Aparecida de Goiânia é um dos calcanhares-de-aquiles do governador Marconi Perillo (PSDB), candidato à reeleição. Mas o quadro, a depender de um verdadeiro exército eleitoral que está montado na cidade, pode estar mudando. A base marconista, sob a coordenação geral do deputado estadual e ex-prefeito Ademir Menezes (PSD), foi dividida assim: o ex-deputado Chico Abreu e Maione Padeiro coordenam as ações na Vila Brasília; o ex-prefeito José Macedo e o médico Valdir Bastos agitam os militantes no Setor Garavelo e, no Centro, atuam Tatá Teixeira e Divino do Ajax. Maione garante que o trabalho tem sido intensificado. “A receptividade ao nome do governador Marconi é alta.”

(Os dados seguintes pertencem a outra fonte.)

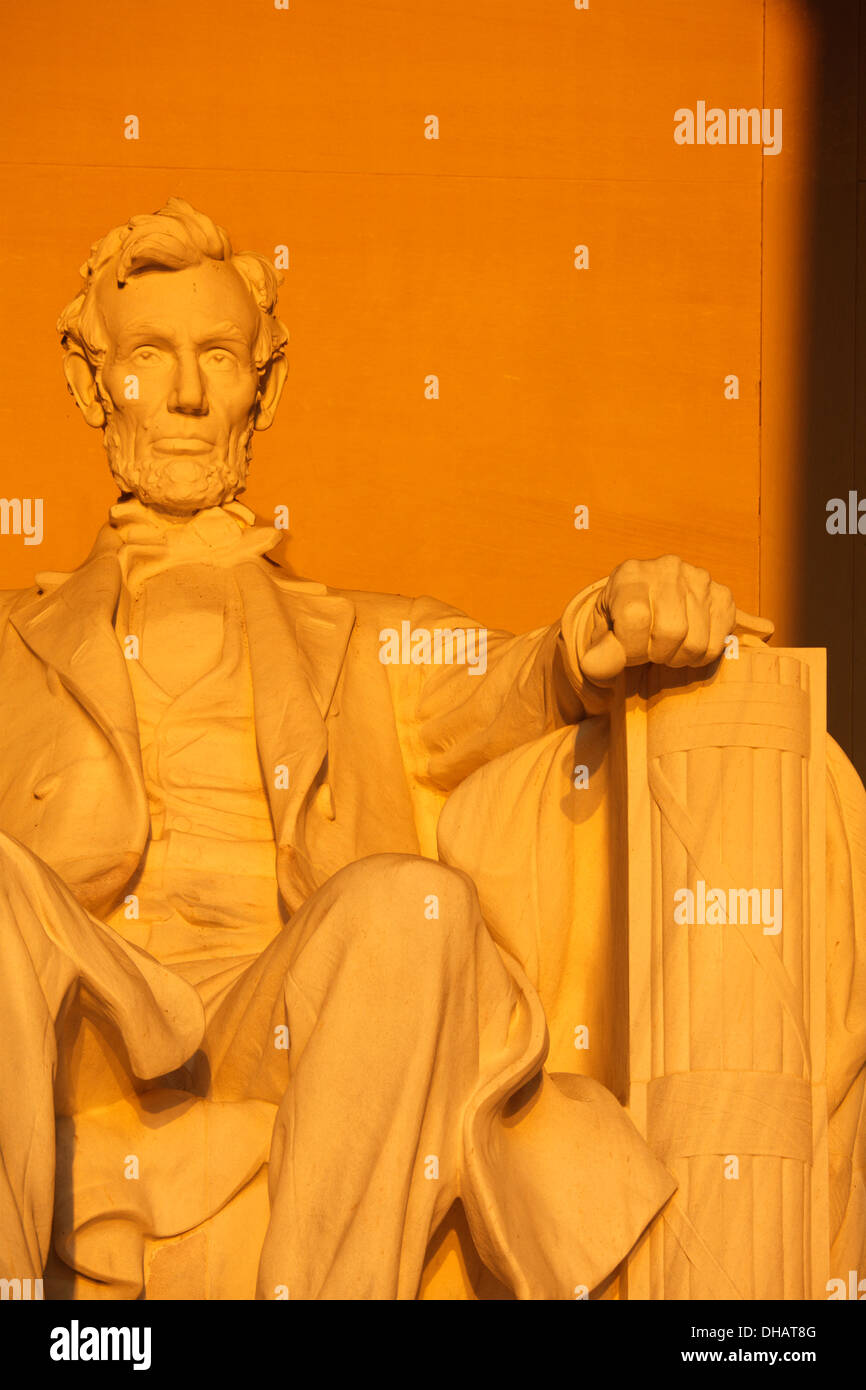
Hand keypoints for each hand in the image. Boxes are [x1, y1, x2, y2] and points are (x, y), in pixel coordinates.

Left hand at [578, 555, 772, 683]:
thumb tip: (594, 667)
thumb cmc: (620, 621)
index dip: (630, 647)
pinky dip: (698, 657)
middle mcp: (668, 569)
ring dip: (676, 658)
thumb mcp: (601, 634)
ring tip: (665, 647)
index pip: (636, 618)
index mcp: (631, 573)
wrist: (647, 603)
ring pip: (695, 643)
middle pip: (671, 632)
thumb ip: (600, 652)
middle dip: (655, 654)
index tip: (625, 649)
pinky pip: (715, 645)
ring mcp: (700, 580)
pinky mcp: (722, 596)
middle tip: (647, 650)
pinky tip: (684, 644)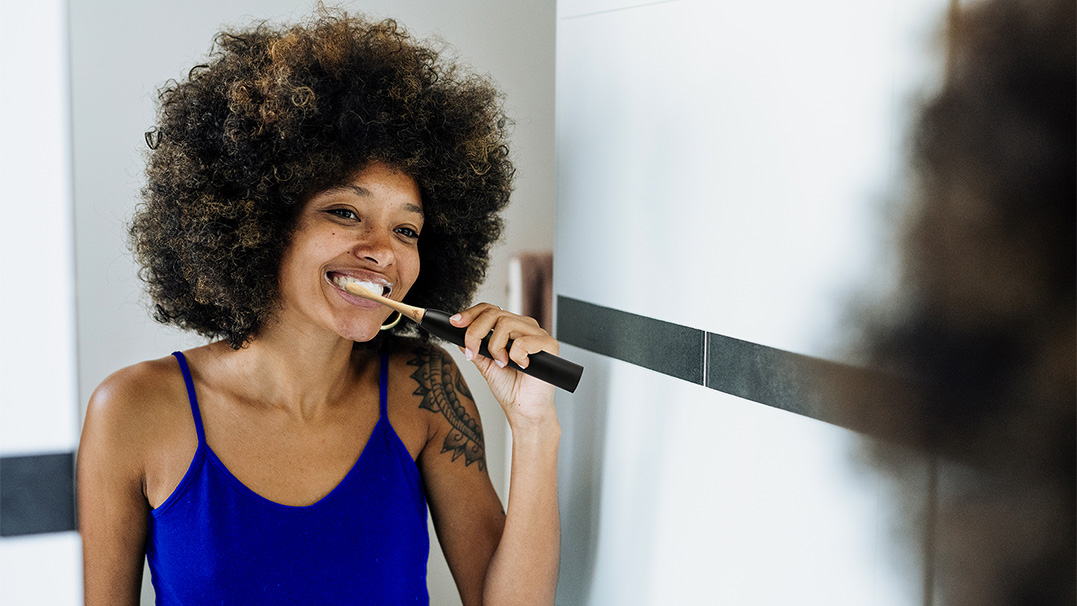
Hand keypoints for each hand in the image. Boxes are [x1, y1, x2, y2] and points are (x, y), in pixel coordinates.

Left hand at [449, 303, 557, 427]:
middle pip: (494, 313)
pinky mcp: (549, 345)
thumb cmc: (510, 388)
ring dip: (496, 347)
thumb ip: (475, 348)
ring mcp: (537, 334)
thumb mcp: (485, 365)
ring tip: (502, 363)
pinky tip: (521, 365)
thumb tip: (458, 335)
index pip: (490, 309)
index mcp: (511, 328)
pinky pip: (523, 341)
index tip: (455, 324)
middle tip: (473, 353)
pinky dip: (516, 355)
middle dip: (475, 333)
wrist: (524, 409)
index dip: (471, 314)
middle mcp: (524, 327)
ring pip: (506, 324)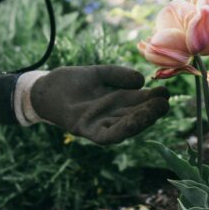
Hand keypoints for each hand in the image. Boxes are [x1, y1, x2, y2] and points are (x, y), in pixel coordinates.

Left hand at [29, 64, 169, 143]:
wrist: (43, 89)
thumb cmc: (70, 81)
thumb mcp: (98, 74)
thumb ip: (118, 75)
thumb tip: (141, 81)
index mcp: (116, 101)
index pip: (139, 103)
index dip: (153, 99)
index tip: (165, 92)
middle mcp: (111, 115)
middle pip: (136, 116)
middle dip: (151, 111)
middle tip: (165, 102)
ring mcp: (99, 124)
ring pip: (125, 126)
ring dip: (142, 120)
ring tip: (156, 110)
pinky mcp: (85, 129)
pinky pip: (106, 135)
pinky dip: (121, 130)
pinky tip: (133, 122)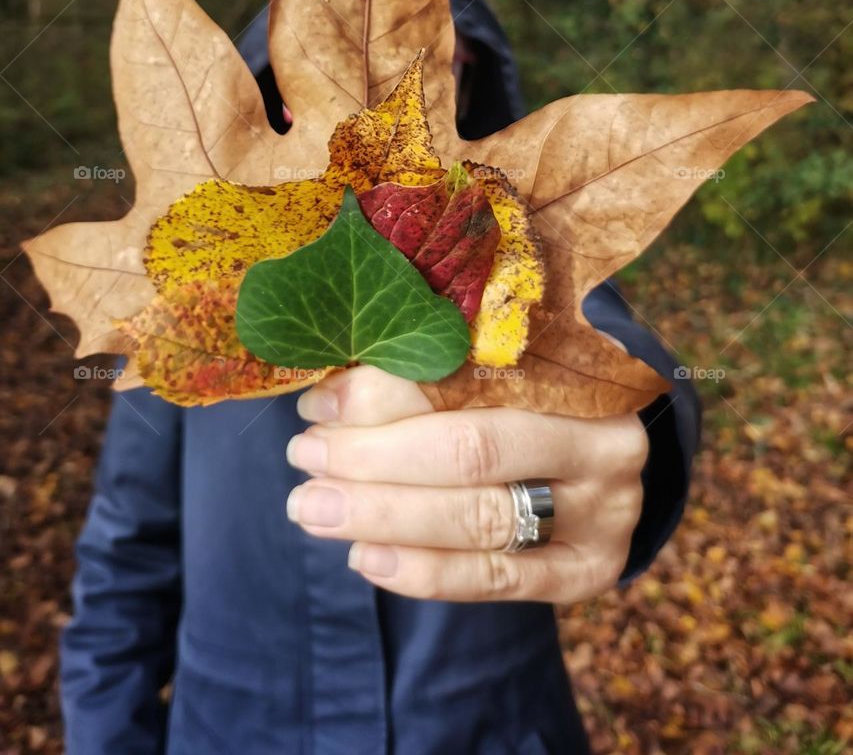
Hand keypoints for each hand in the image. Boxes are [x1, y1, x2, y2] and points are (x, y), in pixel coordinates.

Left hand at [285, 366, 647, 602]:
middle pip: (472, 451)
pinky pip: (495, 579)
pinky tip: (364, 557)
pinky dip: (423, 572)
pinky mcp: (586, 571)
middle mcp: (603, 440)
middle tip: (304, 456)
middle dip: (373, 457)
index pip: (469, 377)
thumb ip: (429, 374)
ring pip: (479, 519)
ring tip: (314, 508)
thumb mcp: (496, 369)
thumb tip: (329, 396)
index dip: (385, 391)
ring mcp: (603, 513)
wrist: (599, 457)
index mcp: (579, 368)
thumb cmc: (530, 398)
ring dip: (383, 515)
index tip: (319, 399)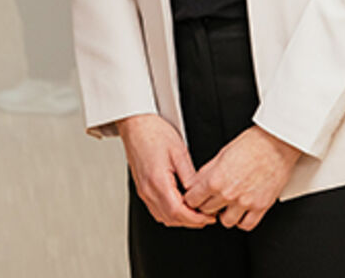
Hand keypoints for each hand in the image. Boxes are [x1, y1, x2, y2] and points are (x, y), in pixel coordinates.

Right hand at [117, 114, 213, 228]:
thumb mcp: (179, 152)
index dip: (195, 218)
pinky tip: (182, 206)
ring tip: (197, 212)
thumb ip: (190, 176)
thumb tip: (200, 193)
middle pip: (171, 218)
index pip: (178, 212)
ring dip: (181, 219)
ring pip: (163, 217)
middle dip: (191, 221)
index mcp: (158, 181)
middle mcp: (148, 190)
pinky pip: (156, 209)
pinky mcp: (142, 188)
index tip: (209, 217)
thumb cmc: (154, 132)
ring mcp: (143, 191)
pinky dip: (170, 213)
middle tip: (208, 216)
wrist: (135, 124)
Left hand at [182, 125, 301, 230]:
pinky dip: (243, 220)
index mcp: (215, 179)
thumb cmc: (253, 143)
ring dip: (225, 214)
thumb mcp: (222, 153)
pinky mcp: (260, 207)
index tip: (196, 196)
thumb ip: (207, 172)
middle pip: (207, 211)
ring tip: (229, 204)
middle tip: (213, 198)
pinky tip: (242, 210)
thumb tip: (196, 182)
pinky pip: (246, 225)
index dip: (193, 198)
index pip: (193, 200)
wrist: (277, 144)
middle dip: (207, 205)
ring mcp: (245, 202)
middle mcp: (229, 193)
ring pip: (226, 222)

“Nas últimas eleições, Marconi perdeu em Aparecida e, por isso, seus líderes não foram contemplados no primeiro escalão do governo. É possível que, este ano, o quadro seja outro. É provável que o governador seja o mais bem votado no município”, afirma Maione. “Da população mais pobre ao empresariado, há o consenso de que Marconi é o que há de mais moderno para gerir Goiás. Ele é o gestor que faz, que trabalha, e não fica só criticando.”

Dos 25 vereadores de Aparecida, diz Maione, pelo menos 16 já estão na campanha de Marconi. “O vereador é uma espécie de pulmão da política de uma cidade. Os vereadores que estão na campanha de Marconi funcionam como agentes multiplicadores, com suas estruturas políticas”, afirma o tucano.

Na semana passada, Marconi reuniu-se com empresários de Aparecida. Eles fizeram algumas reivindicações, que serão estudadas pelo governador. Os empresários querem a remoção do presídio Odenir Guimarães (Cepaigo), porque, afirmam os dirigentes da Associação Comercial e Industrial de Aparecida de Goiânia, estaria atrapalhando o desenvolvimento do polo empresarial. Os bloqueadores de celulares do presídio atrapalham as ligações telefônicas dos empresários. Outra reivindicação foi bem aceita: a colocação de vapt vupts empresariais nos dois polos industriais do município. Os empresários querem postos do Detran na área industrial. Uma reivindicação depende mais do governo federal: os empresários cobram que seja construído um anel viário para retirar a BR-153 do perímetro urbano.